Hoping to thwart a sophisticated malware system linked to Russia that has infected hundreds of thousands of internet routers, the F.B.I. has made an urgent request to anybody with one of the devices: Turn it off, and then turn it back on.
The malware is capable of blocking web traffic, collecting information that passes through home and office routers and disabling the devices entirely, the bureau announced on Friday.
A global network of hundreds of thousands of routers is already under the control of the Sofacy Group, the Justice Department said last week. That group, which is also known as A.P.T. 28 and Fancy Bear and believed to be directed by Russia’s military intelligence agency, hacked the Democratic National Committee ahead of the 2016 presidential election, according to American and European intelligence agencies.
The F.B.I. has several recommendations for any owner of a small office or home office router. The simplest thing to do is reboot the device, which will temporarily disrupt the malware if it is present. Users are also advised to upgrade the devices’ firmware and to select a new secure password. If any remote-management settings are in place, the F.B.I. suggests disabling them.
An analysis by Talos, the threat intelligence division for the tech giant Cisco, estimated that at least 500,000 routers in at least 54 countries had been infected by the malware, which the F.B.I. and cybersecurity researchers are calling VPNFilter.

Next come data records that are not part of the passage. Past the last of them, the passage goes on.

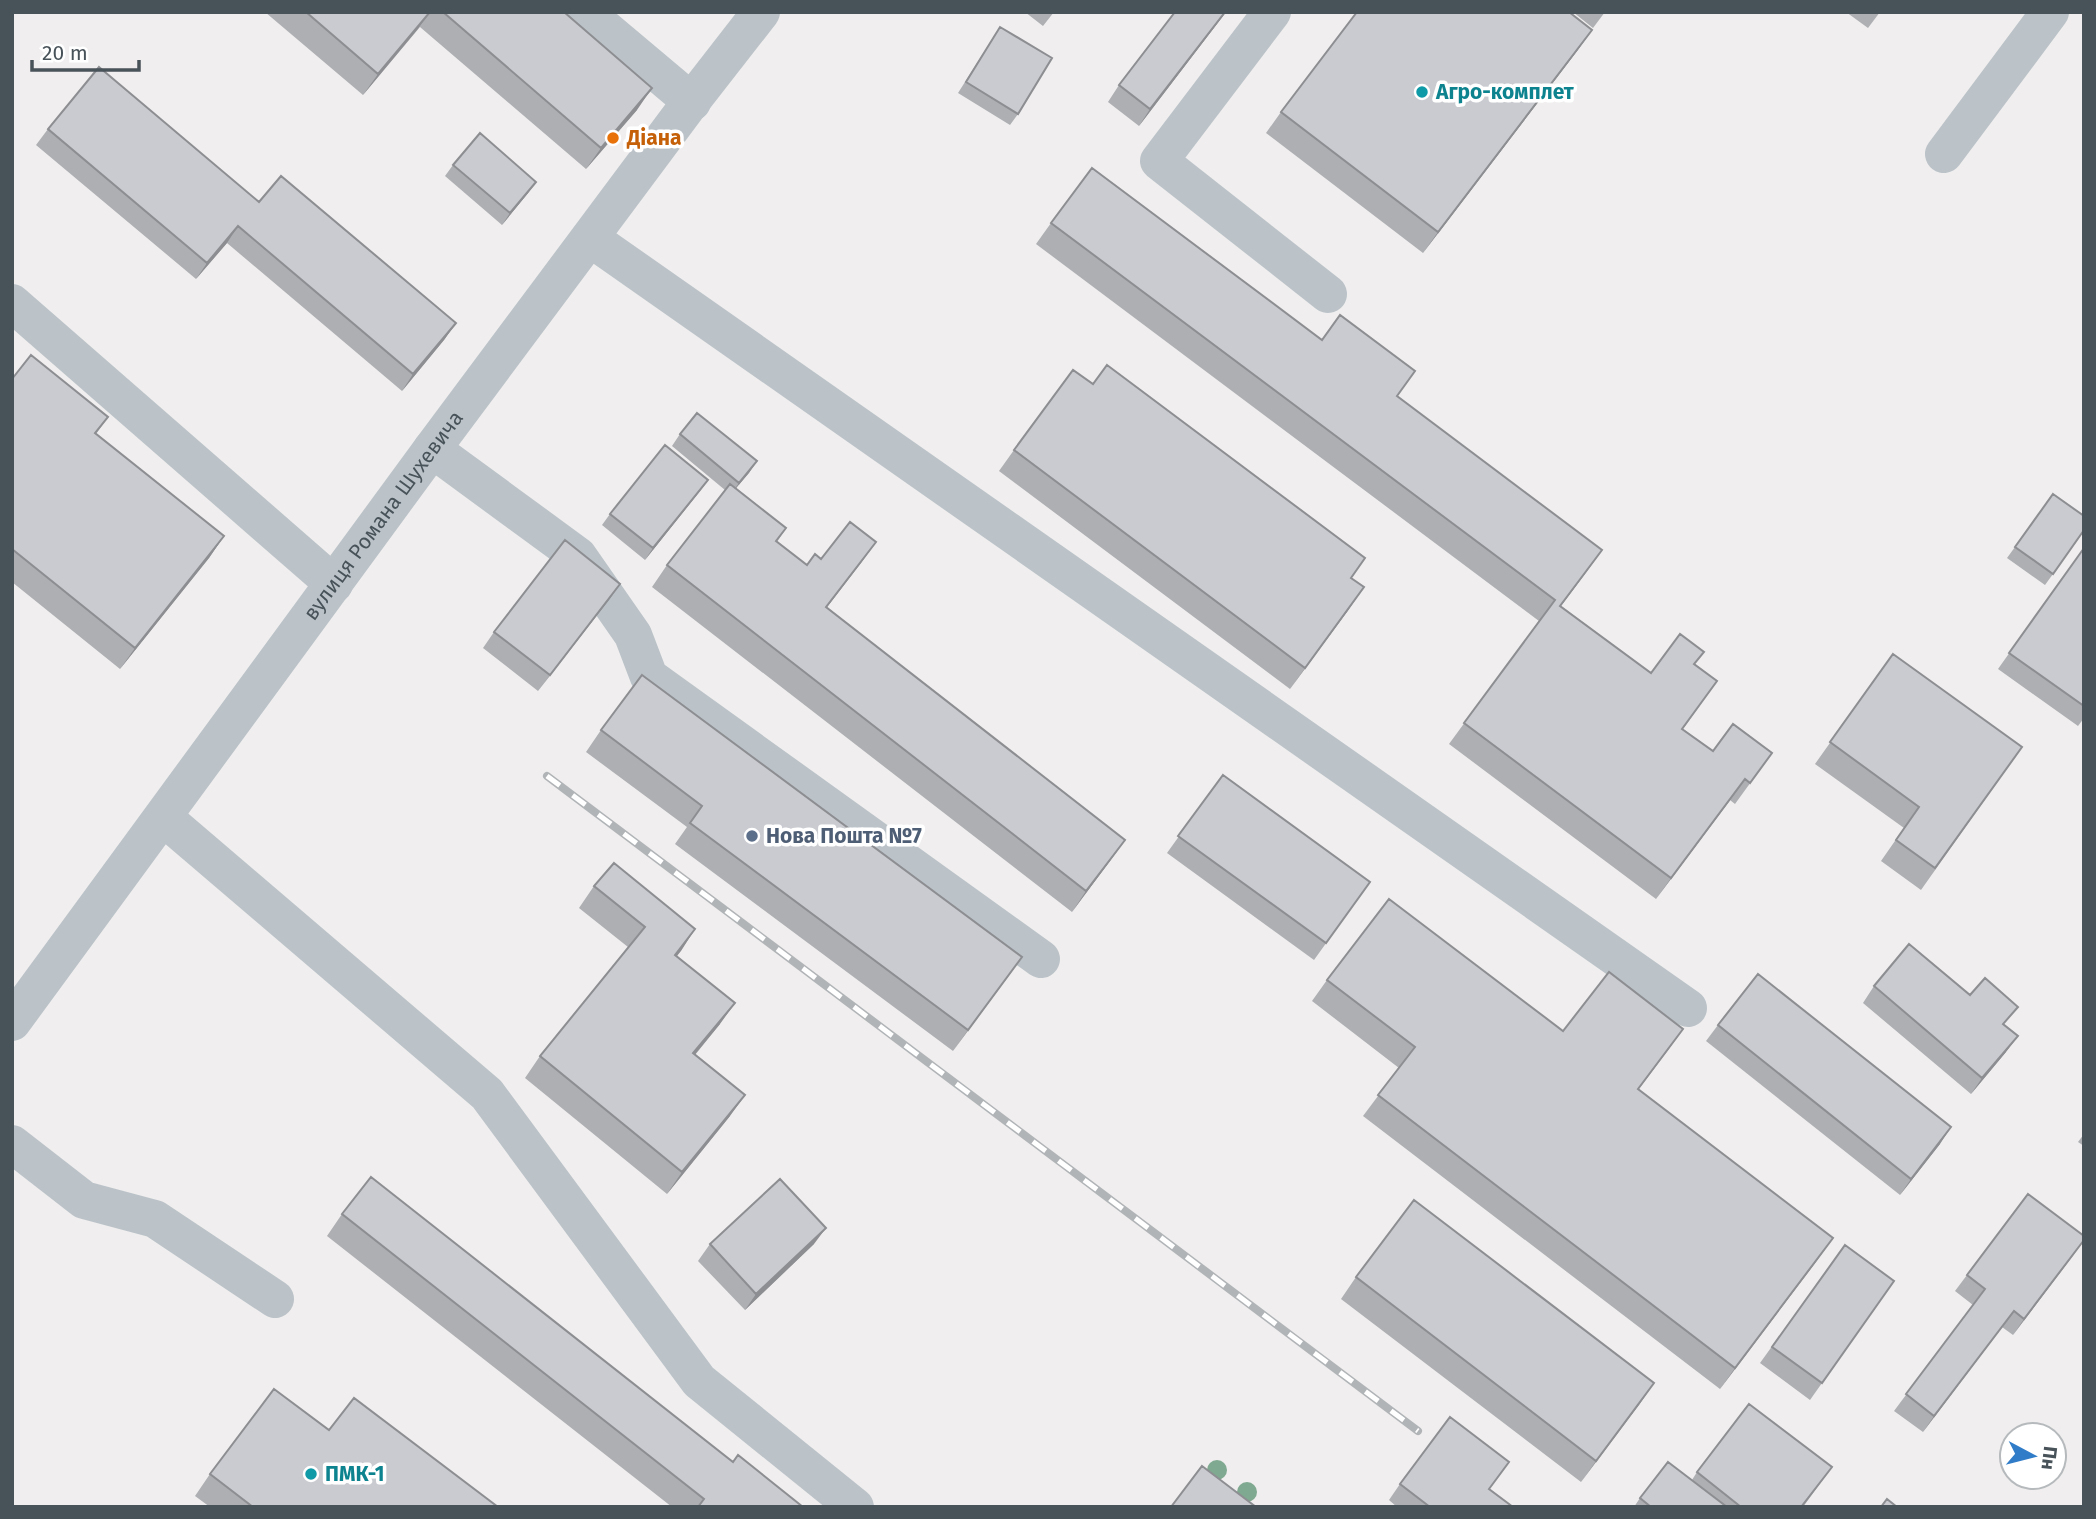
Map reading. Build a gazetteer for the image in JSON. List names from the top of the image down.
{
  "streets": {
    "street": ["вулиця Романа Шухевича"]
  },
  "places": [
    "Агро-комплет",
    "Діана",
    "Нова Пошта №7",
    "ПМК-1"
  ],
  "scale_bar": "20 m",
  "north": "right"
}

Among the affected networking equipment it found during its research were devices from manufacturers including Linksys, MikroTik, Netgear and TP-Link.
To disrupt the Sofacy network, the Justice Department sought and received permission to seize the web domain toknowall.com, which it said was a critical part of the malware’s “command-and-control infrastructure.” Now that the domain is under F.B.I. control, any attempts by the malware to reinfect a compromised router will be bounced to an F.B.I. server that can record the I.P. address of the affected device.
“This court-ordered seizure will assist in the identification of victim devices and disrupts the ability of these hackers to steal personal and other sensitive information and carry out disruptive cyberattacks,” Scott W. Brady, United States attorney for the Western District of Pennsylvania, said in the statement.
The analysis by Talos noted significant similarities between VPNFilter’s computer code and “versions of the BlackEnergy malware — which was responsible for multiple large-scale attacks that targeted devices in Ukraine.”
In Talos’s assessment, the threats posed by VPNFilter extend far beyond the personal problems created by stolen passwords: Under the right circumstances, an attack could have a global reach.
“The malware has a destructive capability that can render an infected device unusable,” it said, “which can be triggered on individual victim machines or en masse, and has the potential of cutting off internet access for hundreds of thousands of victims worldwide.”